## Document section

The second stage is ketamine session itself. With a background of special music (generally, new age composers, such as Kitaro and Jean Michel Jarre) the patient having a KPT session is exposed to psychotherapeutic influences. The content of these influences is based on the concrete data of the patient's anamnesis (case history) and is directed toward the resolution of the patient's personality problems and toward the formation of a stable orientation towards the life without drugs. We try to help our patients create a new meaning and purpose in life during this session. The specific character of our KPT method allows us to carry out a special psychotherapeutic dialogue with the patient undergoing their psychedelic experience. We emphasize the positive values and meaning of life without drugs and the negative aspects of drug abuse during this dialog, which has a specific personal orientation for each patient. It is also very important to direct carefully the patient's psychedelic experiences by the verbal influences and manipulating with a musical background towards the symbolic resolution of the personality conflicts and final cathartic peak experiences. Second stage of KPT is conducted by two physicians, a psychotherapist and an anesthesiologist, because some complications and side-effects (such as increased blood pressure, convulsions, depression of breath) are possible, though exceedingly rare. All KPT sessions will be carried out in the intensive care room of the hospital. After the session, the patient goes to rest, and we ask them to write down a detailed self-report of their experience that evening.

In the third stage, special psychotherapy is carried out the day after the KPT session. During this session the patients discuss and interpret the individual personal significance of the symbolic content of their experience with the psychotherapist. This discussion is directed toward helping the patient make a correlation between their psychedelic experience with their intra- and interpersonal problems (primarily those connected with drug abuse), and thereby to solidify their desire for a life without drugs. We try also to assist patients to integrate the insights from the psychedelic session into the everyday life. The uniquely profound and powerful psychedelic experience often helps them to generate new insights that enable them to integrate new, often unexpected meanings, values and attitudes about the self and the world.

9. Data management and statistical analysis:

Student t-test for independent samples will be employed to assess differences between the experimental and control group in the scores of clinical and psychological ratings and in the rate of abstinence.

## Required action 1
List every complication or side effect that the ketamine psychotherapy passage names as possible during the second stage.
## Required action 2
Translate this sentence from the ketamine psychotherapy passage into Spanish: "All KPT sessions will be carried out in the intensive care room of the hospital."

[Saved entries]
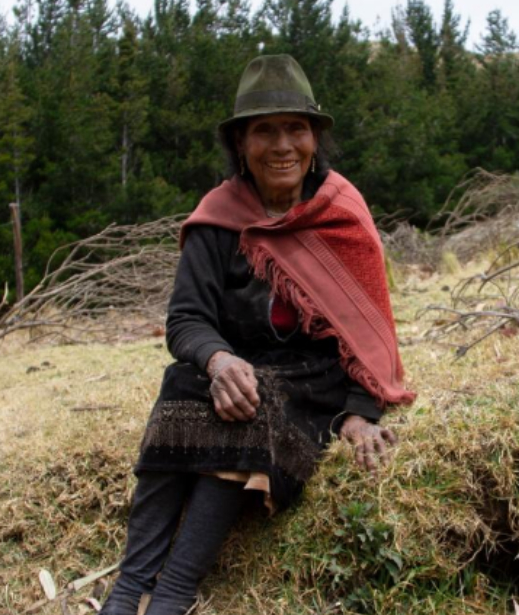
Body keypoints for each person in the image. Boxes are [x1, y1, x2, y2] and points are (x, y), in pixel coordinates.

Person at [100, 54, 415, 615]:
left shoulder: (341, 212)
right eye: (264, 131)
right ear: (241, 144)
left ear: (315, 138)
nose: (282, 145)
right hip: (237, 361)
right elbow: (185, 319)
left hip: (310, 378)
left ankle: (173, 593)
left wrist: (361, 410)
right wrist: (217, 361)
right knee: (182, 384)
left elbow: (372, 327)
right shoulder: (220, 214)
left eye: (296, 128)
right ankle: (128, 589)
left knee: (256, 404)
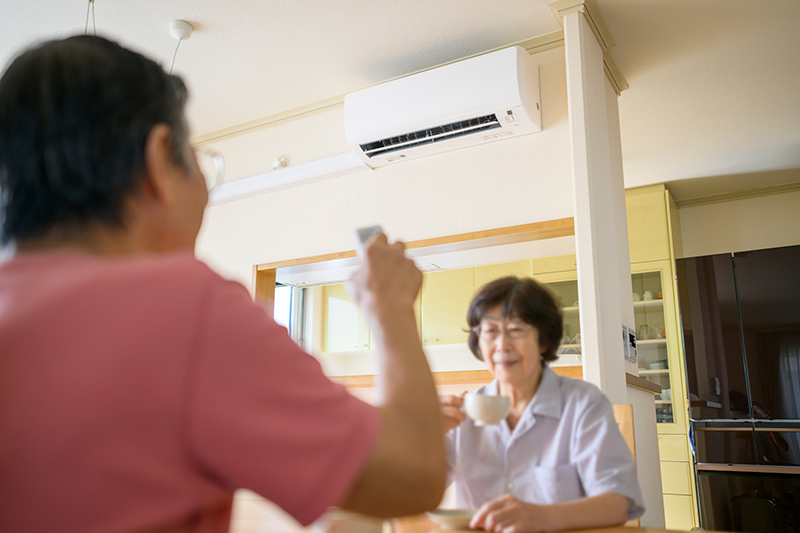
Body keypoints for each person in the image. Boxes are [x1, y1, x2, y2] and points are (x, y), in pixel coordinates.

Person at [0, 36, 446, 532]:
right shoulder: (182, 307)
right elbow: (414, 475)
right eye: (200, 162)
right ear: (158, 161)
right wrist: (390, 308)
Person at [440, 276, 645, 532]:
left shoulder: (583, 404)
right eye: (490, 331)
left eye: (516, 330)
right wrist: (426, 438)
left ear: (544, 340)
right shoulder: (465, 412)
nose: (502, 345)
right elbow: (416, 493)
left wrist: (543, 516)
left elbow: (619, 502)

## Task answer 1
Increased blood pressure
Convulsions
Depression of breath

## Task answer 2
Todas las sesiones de KPT se llevarán a cabo en la sala de cuidados intensivos del hospital.